▸ Problem description
Please repeat exactly the line containing "output f1, f2, f3;" and each line after it in the records below, through the last.

Records: Begin

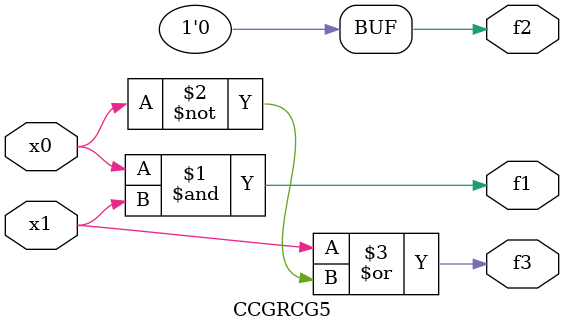
<source format=v>

module CCGRCG5 ( 
    x0, x1,
    f1, f2, f3  );
  input  x0, x1;
  output f1, f2, f3;
  assign f1 = x0 & x1;
  assign f3 = x1 | ~x0;
  assign f2 = 1'b0;
endmodule



</source>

Records: End

▸ Response
  output f1, f2, f3;
  assign f1 = x0 & x1;
  assign f3 = x1 | ~x0;
  assign f2 = 1'b0;
endmodule



</source>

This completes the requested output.